** Opening Data section block **
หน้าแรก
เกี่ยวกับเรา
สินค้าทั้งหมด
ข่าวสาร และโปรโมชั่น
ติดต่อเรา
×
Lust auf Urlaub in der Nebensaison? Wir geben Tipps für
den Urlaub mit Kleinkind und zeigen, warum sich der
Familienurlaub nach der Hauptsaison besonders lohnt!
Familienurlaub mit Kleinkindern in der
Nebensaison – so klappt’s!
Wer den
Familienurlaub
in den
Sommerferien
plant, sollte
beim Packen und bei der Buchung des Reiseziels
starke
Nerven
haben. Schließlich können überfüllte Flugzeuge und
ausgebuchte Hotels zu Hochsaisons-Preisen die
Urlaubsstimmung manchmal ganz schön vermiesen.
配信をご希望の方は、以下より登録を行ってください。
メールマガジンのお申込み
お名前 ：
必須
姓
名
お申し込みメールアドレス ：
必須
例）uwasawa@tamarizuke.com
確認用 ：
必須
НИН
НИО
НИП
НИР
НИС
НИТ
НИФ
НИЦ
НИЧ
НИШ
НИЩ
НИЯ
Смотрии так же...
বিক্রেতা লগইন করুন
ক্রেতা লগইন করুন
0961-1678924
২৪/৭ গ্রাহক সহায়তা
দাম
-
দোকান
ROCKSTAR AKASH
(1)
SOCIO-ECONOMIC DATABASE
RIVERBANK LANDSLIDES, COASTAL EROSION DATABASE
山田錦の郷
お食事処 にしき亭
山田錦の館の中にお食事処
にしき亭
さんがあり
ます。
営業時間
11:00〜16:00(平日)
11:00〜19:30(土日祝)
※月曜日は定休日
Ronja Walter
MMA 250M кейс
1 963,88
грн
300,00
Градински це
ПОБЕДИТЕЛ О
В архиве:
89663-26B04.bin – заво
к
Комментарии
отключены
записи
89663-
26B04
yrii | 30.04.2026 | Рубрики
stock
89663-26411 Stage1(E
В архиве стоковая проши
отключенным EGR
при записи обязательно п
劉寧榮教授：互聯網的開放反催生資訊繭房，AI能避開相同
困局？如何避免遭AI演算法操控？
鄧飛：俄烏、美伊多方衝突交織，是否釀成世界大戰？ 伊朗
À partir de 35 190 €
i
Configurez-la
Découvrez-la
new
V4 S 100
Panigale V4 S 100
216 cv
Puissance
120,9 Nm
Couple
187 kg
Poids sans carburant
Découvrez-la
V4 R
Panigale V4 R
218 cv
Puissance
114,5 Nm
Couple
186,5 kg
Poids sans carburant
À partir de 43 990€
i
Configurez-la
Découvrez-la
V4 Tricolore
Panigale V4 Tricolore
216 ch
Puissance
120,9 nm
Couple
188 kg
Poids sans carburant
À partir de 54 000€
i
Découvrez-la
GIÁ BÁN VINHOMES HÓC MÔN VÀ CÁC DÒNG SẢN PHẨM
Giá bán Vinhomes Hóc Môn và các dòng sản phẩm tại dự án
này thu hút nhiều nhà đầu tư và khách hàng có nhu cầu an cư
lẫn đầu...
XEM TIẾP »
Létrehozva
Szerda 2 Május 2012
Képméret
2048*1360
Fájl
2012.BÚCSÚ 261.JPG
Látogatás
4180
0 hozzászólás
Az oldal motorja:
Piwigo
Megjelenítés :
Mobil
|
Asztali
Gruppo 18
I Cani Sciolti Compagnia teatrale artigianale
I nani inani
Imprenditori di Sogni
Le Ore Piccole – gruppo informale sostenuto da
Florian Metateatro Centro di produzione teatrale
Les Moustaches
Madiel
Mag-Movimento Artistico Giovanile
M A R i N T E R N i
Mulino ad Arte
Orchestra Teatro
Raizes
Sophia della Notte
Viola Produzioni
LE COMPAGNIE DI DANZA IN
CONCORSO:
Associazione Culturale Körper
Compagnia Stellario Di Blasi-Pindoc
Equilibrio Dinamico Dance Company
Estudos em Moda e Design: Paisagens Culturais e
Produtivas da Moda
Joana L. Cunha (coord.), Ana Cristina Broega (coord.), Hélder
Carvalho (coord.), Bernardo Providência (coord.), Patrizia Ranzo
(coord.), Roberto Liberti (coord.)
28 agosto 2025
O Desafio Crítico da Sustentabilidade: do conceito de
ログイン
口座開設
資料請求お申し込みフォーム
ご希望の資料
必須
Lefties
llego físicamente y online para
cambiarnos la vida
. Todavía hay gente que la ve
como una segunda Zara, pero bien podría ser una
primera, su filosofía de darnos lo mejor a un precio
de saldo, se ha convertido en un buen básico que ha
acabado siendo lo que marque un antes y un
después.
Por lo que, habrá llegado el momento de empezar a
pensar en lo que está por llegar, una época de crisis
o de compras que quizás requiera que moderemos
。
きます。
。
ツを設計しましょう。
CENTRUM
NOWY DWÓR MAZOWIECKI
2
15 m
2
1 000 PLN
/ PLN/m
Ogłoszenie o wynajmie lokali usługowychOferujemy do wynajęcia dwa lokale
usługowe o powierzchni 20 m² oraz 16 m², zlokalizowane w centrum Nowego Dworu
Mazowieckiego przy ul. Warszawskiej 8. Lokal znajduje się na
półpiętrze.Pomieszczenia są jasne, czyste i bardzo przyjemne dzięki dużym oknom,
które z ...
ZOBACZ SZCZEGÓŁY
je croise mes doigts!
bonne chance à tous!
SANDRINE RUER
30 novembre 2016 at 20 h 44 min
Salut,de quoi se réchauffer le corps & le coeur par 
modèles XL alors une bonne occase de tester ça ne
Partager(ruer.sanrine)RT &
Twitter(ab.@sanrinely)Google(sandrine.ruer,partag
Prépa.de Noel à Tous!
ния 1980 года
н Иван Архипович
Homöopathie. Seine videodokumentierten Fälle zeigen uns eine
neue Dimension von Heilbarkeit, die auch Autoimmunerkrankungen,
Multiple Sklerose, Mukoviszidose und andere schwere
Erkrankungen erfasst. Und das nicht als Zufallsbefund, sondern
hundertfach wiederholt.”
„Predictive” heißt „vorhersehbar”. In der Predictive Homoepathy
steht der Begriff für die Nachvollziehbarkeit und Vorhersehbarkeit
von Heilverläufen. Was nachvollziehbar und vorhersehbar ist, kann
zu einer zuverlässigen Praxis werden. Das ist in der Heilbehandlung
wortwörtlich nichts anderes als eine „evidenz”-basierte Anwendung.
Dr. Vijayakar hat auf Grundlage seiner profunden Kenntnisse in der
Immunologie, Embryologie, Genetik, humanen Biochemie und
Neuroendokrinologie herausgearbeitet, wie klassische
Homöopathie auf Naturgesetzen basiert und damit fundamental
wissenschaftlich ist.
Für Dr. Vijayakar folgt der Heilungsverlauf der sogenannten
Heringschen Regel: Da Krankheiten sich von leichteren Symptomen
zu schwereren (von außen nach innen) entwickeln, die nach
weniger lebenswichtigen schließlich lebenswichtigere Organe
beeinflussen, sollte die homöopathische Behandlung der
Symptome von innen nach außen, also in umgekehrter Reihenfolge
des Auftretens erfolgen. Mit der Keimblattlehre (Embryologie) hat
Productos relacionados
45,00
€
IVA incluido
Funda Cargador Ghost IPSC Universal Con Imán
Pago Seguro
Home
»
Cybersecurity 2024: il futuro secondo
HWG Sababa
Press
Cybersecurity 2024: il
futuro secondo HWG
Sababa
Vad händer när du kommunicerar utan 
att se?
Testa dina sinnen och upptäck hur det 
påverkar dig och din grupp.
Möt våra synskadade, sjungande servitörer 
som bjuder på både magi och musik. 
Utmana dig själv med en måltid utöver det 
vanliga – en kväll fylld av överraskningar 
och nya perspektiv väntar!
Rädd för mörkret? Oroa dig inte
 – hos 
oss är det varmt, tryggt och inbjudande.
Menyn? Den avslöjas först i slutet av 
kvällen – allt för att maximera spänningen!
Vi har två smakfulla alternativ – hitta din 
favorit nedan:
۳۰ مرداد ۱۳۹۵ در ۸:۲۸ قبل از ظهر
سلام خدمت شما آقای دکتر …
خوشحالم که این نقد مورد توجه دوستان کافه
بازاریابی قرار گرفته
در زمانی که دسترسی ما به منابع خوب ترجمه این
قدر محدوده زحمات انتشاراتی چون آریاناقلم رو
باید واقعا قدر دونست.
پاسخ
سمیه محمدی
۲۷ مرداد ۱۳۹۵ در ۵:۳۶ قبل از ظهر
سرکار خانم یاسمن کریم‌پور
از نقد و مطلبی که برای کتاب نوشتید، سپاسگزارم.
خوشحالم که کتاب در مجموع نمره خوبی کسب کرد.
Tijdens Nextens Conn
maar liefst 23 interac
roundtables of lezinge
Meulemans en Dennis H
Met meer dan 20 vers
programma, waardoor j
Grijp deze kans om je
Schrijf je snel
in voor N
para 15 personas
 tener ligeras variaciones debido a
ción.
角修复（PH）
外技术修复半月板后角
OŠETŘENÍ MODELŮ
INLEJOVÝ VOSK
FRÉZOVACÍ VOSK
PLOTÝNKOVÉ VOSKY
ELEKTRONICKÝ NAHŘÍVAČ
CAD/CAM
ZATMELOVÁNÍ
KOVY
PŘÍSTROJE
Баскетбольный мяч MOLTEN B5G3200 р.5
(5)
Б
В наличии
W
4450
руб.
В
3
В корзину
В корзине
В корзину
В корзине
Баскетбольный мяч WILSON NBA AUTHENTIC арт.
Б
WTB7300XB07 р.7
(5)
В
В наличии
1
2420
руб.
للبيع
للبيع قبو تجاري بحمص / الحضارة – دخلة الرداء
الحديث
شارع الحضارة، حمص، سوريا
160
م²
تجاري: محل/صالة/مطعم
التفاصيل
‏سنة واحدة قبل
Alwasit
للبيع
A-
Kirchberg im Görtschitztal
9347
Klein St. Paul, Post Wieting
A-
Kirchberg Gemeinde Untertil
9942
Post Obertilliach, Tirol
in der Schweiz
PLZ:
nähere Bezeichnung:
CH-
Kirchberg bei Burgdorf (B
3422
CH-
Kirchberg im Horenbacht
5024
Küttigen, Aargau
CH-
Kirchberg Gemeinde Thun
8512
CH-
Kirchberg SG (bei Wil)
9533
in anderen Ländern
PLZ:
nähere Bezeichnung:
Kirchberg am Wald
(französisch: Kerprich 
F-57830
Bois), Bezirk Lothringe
** Closing Data section block **
## What this task involves
Filter the records above for lines with "secondo".

## Answer box
Cybersecurity 2024: il futuro secondo
futuro secondo HWG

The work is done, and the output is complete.